Für den Diamantenhandel besteht eine Reputationsgefahr. Wenn die Verbraucher russische Diamanten meiden wollen, könnten sie ganz auf den Kauf verzichten, da es aufgrund der Eigenart der Branche schwierig ist, den Überblick über einen bestimmten Stein zu behalten. Millionen austauschbarer Edelsteine wandern zwischen Dutzenden von Händlern und Herstellern hin- und her, bevor sie schliesslich im Schaufenster eines Juweliergeschäfts landen.

Kennzeichnung als «Konfliktdiamanten»

Einige Teile der Diamantenbranche haben darauf gedrängt, die russische Produktion auszugrenzen - die US-Juweliere Tiffany und Signet Jewelers haben erklärt, dass sie keine neuen in Russland geförderten Diamanten mehr kaufen werden, während Länder, darunter die USA, versucht haben, die Edelsteine als "Konfliktdiamanten" zu kennzeichnen, wie die New York Times berichtete.

Indische und belgische Käufer und Schmuckhändler aus wichtigen Märkten wie China und dem Nahen Osten sind jedoch nach wie vor sehr daran interessiert, russische Diamanten zu kaufen, und haben nach Lösungen gesucht, nachdem die Banken nicht mehr in der Lage oder bereit waren, Zahlungen abzuwickeln, nachdem die Sanktionen in Kraft traten.

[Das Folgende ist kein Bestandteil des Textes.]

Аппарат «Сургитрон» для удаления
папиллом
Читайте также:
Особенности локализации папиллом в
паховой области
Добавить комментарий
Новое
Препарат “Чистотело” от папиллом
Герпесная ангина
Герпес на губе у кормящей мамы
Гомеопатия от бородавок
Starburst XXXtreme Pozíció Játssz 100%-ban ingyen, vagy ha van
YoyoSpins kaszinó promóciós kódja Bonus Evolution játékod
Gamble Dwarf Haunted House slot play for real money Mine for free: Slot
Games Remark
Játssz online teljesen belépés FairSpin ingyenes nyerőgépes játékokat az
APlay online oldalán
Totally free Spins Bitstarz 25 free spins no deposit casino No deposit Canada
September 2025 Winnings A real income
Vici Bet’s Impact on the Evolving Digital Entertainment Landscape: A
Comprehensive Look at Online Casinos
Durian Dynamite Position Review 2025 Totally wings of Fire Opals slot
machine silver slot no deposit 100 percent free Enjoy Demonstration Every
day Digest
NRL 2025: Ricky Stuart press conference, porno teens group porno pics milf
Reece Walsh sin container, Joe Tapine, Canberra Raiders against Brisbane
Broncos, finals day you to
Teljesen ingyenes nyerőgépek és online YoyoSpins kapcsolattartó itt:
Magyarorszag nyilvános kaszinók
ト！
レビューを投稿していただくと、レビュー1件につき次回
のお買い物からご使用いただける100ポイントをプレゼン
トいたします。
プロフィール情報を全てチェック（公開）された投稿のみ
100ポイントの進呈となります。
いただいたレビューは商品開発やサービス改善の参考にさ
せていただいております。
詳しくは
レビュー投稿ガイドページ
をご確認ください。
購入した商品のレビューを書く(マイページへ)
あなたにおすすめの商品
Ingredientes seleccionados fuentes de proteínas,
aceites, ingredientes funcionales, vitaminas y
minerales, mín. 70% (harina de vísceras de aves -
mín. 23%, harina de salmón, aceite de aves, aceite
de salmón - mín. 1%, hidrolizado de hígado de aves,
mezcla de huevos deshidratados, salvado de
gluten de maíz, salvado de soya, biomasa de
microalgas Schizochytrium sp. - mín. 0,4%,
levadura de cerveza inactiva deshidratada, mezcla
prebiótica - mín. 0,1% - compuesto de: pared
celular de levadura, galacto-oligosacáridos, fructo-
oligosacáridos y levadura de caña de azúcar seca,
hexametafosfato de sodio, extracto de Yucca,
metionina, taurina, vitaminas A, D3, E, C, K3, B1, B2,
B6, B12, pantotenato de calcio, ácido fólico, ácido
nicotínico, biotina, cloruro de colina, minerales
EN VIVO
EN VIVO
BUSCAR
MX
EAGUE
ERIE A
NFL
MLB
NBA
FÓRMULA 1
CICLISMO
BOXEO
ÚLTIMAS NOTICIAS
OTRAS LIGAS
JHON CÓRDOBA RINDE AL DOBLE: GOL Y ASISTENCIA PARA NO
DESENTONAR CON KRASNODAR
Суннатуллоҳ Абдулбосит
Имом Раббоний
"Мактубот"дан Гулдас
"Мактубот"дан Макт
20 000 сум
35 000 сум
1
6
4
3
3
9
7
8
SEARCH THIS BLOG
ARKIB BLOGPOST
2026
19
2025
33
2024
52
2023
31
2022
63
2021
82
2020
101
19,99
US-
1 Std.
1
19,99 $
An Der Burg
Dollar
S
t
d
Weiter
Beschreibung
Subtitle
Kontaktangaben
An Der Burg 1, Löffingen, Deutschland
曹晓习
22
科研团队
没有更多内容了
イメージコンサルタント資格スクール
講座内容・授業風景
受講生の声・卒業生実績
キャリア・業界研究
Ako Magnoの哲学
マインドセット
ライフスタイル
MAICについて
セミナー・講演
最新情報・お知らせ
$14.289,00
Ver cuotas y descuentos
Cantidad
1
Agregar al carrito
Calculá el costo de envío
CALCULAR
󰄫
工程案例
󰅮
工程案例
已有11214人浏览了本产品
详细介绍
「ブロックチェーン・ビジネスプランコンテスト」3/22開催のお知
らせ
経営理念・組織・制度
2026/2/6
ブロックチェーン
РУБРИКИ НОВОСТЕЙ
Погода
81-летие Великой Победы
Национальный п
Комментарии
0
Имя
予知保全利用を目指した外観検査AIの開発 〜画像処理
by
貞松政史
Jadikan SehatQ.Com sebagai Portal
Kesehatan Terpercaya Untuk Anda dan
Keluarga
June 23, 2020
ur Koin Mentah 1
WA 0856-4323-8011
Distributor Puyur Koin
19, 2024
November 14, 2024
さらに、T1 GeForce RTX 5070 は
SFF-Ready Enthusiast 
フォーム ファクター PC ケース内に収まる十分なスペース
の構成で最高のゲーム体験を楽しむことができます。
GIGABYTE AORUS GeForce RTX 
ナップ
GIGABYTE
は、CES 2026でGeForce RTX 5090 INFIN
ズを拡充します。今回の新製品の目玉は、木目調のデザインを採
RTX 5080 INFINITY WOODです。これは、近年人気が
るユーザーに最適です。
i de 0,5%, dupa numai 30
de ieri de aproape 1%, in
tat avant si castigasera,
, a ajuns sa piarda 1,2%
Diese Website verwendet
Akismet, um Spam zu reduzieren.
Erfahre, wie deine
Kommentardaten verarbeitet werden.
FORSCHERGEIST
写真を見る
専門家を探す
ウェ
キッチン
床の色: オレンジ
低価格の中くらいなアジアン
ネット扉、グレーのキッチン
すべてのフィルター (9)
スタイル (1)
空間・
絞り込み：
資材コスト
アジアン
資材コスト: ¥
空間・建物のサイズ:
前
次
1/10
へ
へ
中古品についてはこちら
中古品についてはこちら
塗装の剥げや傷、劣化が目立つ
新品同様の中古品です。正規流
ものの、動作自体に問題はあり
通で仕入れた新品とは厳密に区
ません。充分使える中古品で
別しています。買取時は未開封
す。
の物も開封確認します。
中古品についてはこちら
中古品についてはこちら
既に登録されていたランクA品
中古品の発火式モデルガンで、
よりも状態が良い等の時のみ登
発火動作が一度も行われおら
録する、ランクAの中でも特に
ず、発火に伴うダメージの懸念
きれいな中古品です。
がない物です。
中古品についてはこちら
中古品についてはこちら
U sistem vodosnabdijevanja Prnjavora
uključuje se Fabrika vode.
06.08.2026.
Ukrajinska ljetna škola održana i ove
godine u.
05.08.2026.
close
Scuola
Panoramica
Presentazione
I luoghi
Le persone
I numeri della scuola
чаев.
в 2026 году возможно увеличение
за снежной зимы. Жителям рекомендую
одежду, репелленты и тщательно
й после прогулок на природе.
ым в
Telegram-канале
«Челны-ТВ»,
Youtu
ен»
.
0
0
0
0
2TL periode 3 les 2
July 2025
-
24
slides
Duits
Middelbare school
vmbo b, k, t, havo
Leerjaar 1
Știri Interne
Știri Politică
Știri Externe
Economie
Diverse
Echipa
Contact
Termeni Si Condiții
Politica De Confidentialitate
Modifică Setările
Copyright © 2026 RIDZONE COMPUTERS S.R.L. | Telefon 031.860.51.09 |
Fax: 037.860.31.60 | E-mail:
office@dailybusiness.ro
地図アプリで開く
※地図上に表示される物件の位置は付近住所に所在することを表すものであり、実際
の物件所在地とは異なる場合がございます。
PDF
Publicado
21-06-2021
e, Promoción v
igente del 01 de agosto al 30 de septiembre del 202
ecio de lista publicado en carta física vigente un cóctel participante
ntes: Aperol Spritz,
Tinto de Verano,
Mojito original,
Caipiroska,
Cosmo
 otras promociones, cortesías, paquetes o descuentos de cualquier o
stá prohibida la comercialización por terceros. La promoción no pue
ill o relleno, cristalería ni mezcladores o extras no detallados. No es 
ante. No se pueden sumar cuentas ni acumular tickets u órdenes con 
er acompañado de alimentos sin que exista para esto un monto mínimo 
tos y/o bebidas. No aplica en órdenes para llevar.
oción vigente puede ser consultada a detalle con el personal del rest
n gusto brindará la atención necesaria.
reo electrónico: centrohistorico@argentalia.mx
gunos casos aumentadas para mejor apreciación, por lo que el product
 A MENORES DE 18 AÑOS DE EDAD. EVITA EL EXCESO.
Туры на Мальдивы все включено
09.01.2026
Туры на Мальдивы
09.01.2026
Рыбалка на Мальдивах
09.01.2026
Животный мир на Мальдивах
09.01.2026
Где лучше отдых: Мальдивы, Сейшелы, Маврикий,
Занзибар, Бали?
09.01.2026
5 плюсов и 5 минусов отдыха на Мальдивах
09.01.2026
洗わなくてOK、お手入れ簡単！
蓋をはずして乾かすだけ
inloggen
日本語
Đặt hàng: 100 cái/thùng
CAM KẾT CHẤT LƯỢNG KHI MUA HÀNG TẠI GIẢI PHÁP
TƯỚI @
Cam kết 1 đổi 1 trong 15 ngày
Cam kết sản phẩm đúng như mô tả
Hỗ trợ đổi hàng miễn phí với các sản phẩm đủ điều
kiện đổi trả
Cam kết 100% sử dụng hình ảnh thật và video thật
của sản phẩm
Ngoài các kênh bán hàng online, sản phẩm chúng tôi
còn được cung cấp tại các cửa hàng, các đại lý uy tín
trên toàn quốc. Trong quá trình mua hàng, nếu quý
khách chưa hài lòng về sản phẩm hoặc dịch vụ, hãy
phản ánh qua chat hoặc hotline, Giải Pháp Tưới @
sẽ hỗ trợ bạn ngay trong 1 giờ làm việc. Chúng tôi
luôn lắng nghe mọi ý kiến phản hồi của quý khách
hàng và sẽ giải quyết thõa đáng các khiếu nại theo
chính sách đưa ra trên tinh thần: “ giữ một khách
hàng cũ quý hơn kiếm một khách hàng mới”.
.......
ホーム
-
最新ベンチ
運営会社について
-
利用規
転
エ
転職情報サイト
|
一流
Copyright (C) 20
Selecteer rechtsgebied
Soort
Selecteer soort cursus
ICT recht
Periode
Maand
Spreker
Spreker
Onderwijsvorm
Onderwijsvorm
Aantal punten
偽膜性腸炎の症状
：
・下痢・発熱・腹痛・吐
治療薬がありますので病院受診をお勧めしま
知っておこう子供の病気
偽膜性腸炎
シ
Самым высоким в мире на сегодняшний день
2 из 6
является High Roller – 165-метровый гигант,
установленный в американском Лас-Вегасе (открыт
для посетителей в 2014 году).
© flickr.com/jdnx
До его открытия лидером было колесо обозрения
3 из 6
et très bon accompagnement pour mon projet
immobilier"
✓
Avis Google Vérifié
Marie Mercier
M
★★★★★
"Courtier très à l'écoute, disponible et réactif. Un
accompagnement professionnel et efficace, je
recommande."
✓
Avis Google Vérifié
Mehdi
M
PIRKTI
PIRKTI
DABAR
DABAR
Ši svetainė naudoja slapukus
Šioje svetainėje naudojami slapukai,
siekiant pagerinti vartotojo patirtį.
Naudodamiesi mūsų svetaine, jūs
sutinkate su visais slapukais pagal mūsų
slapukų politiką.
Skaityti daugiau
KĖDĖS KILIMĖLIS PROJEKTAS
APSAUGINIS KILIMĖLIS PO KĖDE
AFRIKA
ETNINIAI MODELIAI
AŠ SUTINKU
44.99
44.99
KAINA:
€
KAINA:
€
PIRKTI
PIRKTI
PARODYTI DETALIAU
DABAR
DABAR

Alrosa wird faktisch vom Staat kontrolliert: 33 Prozent gehören der Russischen Föderation, weitere 25 Prozent sind im Besitz lokaler Körperschaften. Das Unternehmen konkurriert weltweit mit De Beers, einer Tochter der Anglo American. Beiden Unternehmen produzieren jährlich etwa die gleiche Menge an Diamanten.